● Problem details: Print every line of the material below exactly as it stands, but omit the pictures.

● Extracted entries:
Content starts

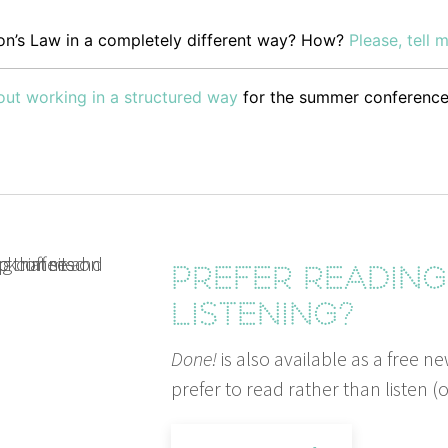
n’s Law in a com­plete­ly dif­fer­ent way? How?
Please, tell 
ut work­ing in a struc­tured way
for the sum­mer conference
Prefer readin
listening?
Done!
is also available as a free ne
prefer to read rather than listen (o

Content ends

● Result below:
n’s Law in a com­plete­ly dif­fer­ent way? How?
Please, tell 
ut work­ing in a struc­tured way
for the sum­mer conference
Prefer readin
listening?
Done!
is also available as a free ne
prefer to read rather than listen (o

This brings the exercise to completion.